The Diversity 30 was clumsily finished after correcting for an error on the template. It worked but it looked a little rough and I was concerned for its durability. The pinholes were very nice. When checking cameras for Worldwide Pinhole Photography Day, I gave it a few coats of Mod Podge which I hadn't begun using when I made it. That stiffened it up, made the corners sharper and definitely held everything together better. To recover from my last complex post with it's manic 3 solid days of editing, I loaded it with modest Kentmere 100. It took four bike rides of three exposures each to use the film, all about 9:00 in the morning.
In Menomonee Park, what caught my eye was the vendor tent behind this tree. When the camera was ready on the tripod there were two dogs having a conversation, while their walkers patiently waited, right where I wanted to put the camera. I stood behind the tree until they were finished and noticed these knarly roots in the dappled sunshine.

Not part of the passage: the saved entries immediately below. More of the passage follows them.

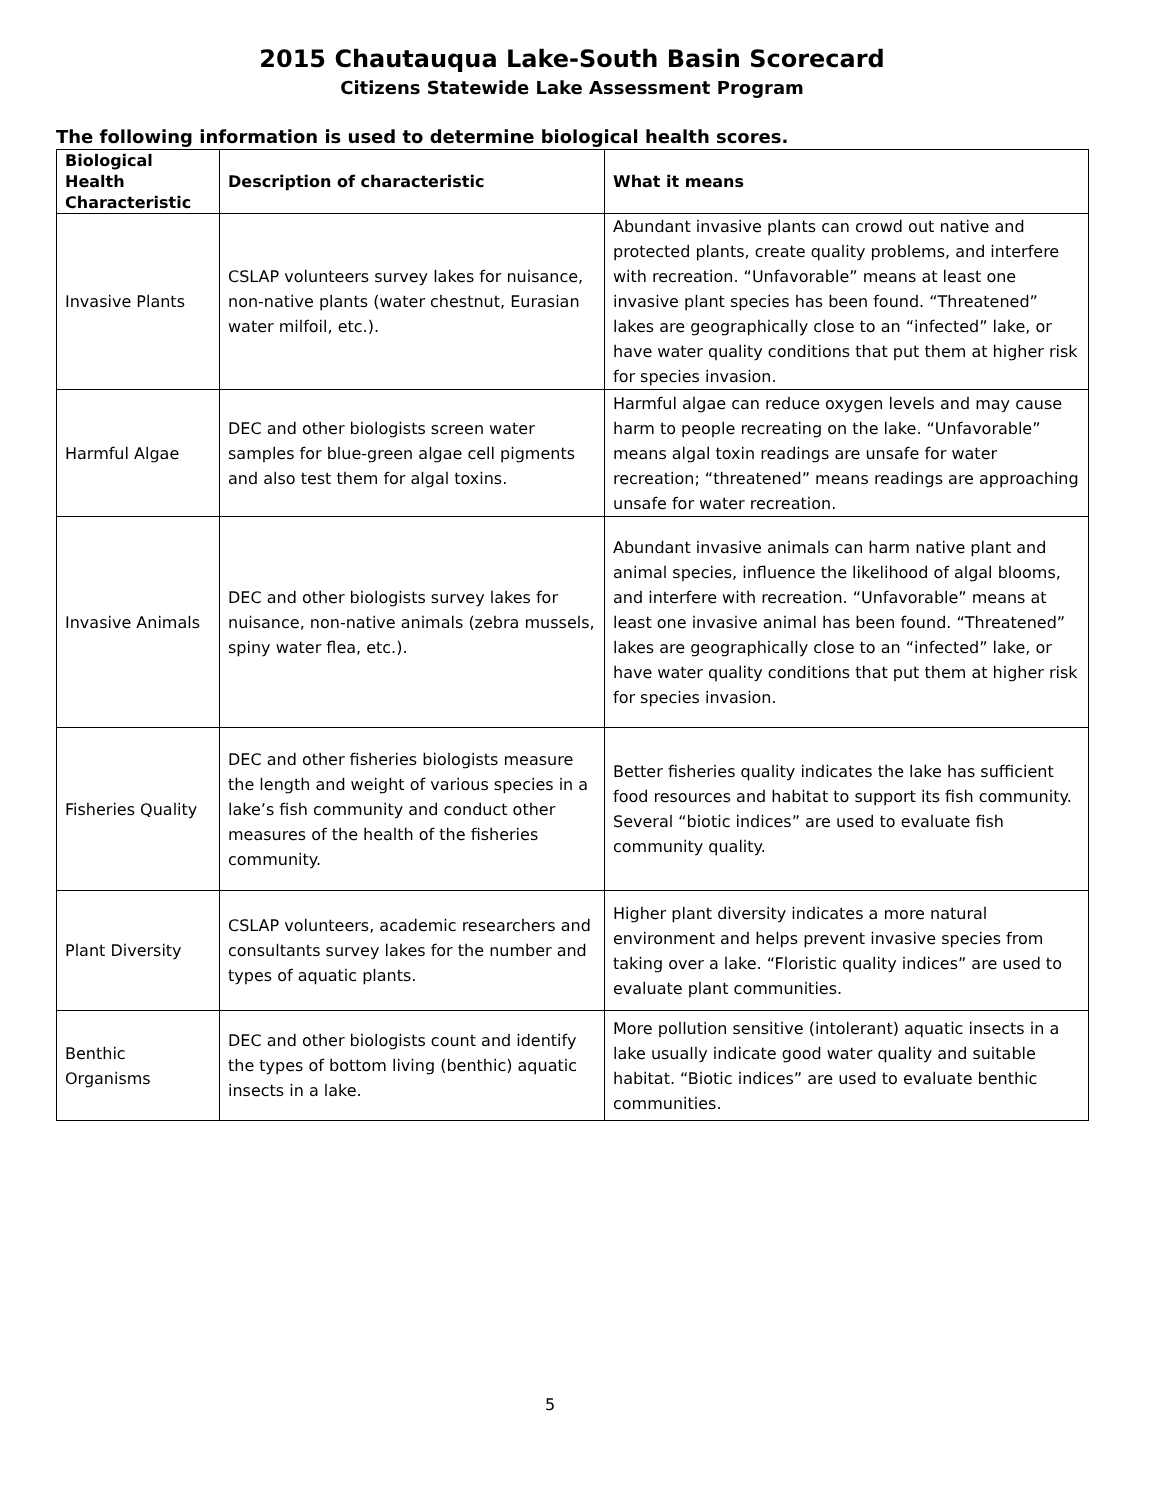2015 Chautauqua Lake-South Basin Scorecard
Citizens Statewide Lake Assessment Program
The following information is used to determine biological health scores.
| Biological Health Characteristic | Description of characteristic | What it means |
| --- | --- | --- |
| Invasive Plants | CSLAP volunteers survey lakes for nuisance, non-native plants (water chestnut, Eurasian water milfoil, etc.). | Abundant invasive plants can crowd out native and protected plants, create quality problems, and interfere with recreation. “Unfavorable” means at least one invasive plant species has been found. “Threatened” lakes are geographically close to an “infected” lake, or have water quality conditions that put them at higher risk for species invasion. |
| Harmful Algae | DEC and other biologists screen water samples for blue-green algae cell pigments and also test them for algal toxins. | Harmful algae can reduce oxygen levels and may cause harm to people recreating on the lake. “Unfavorable” means algal toxin readings are unsafe for water recreation; “threatened” means readings are approaching unsafe for water recreation. |
| Invasive Animals | DEC and other biologists survey lakes for nuisance, non-native animals (zebra mussels, spiny water flea, etc.). | Abundant invasive animals can harm native plant and animal species, influence the likelihood of algal blooms, and interfere with recreation. “Unfavorable” means at least one invasive animal has been found. “Threatened” lakes are geographically close to an “infected” lake, or have water quality conditions that put them at higher risk for species invasion. |
| Fisheries Quality | DEC and other fisheries biologists measure the length and weight of various species in a lake’s fish community and conduct other measures of the health of the fisheries community. | Better fisheries quality indicates the lake has sufficient food resources and habitat to support its fish community. Several “biotic indices” are used to evaluate fish community quality. |
| Plant Diversity | CSLAP volunteers, academic researchers and consultants survey lakes for the number and types of aquatic plants. | Higher plant diversity indicates a more natural environment and helps prevent invasive species from taking over a lake. “Floristic quality indices” are used to evaluate plant communities. |
| Benthic Organisms | DEC and other biologists count and identify the types of bottom living (benthic) aquatic insects in a lake. | More pollution sensitive (intolerant) aquatic insects in a lake usually indicate good water quality and suitable habitat. “Biotic indices” are used to evaluate benthic communities. |
5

The awning that originally stopped me. The thought that got me off the bicycle was this was a pretty extreme exposure challege. Would details in the light canvas and the shaded lawn be visible? Could you see the cooker in the shadows and the slight translucency of the cloth?
With the old changing house gone and three new benches along the beach, Lake Winnebago has a vaguely Mediterranean look about it now.
A little different view of the north inlet to Millers Bay than you usually see here. The T-dock is heavily used by fishers and seagulls but nobody ever docks a boat there. After years of being in the ice's way, it's getting a little wavy and low in the water. If memory serves, they just rebuild it when it gets too wonky.
Because it's so managed by dams, the level of Lake Winnebago and the Fox River through Oshkosh doesn't change very much. The wetlands on the other side of the Wiowash Trail from the river look especially full now though.
I was part of the group that decided whether this former below ground lecture pit would be a computer lab or a "collaboration area." The active learning lounge idea won. The computer lab is in the basement.
A back alley behind Main Street on the south side.
I'd been looking all along for interesting shadows of trees on the stone buildings of Oshkosh and found little I hadn't already photographed. The wide angle might give this side entrance a few jutting rectangles and the bush and handrail might cast a few shadows.
A theme that shows up here occasionally is large trees and their shadows in front of prominent buildings. Somehow I made this massive oak and the huge limestone block of the Wisconsin National Life Addition look like a shrub in front of an suburban access-road clinic.
The correct scale is more apparent with the tree on the corner by the Grand Opera House.
Pilora's Food Truck plugged in behind the restaurant. I get that Food Truck culture can create an opportunity for entrepreneurs to offer unique takes on cuisines but I really don't want to eat in the parking lot.
Another exposure test with the Oshkosh Laundry (originally a Holiday Station if you're from Wisconsin) shown here in its true colors. When I suggested a monochrome scheme for decorating
The IDeA Lab in 1996, everyone at the meeting mocked me. I was 30 years ahead of my time. About half the recent construction and restoration projects are black, grey and white.
The Diversity 30 has two .23mm hand-drilled pinholes, one on the axis and one 11mm above it. The Kentmere 100 was semistand developed in Rodinal 1:100.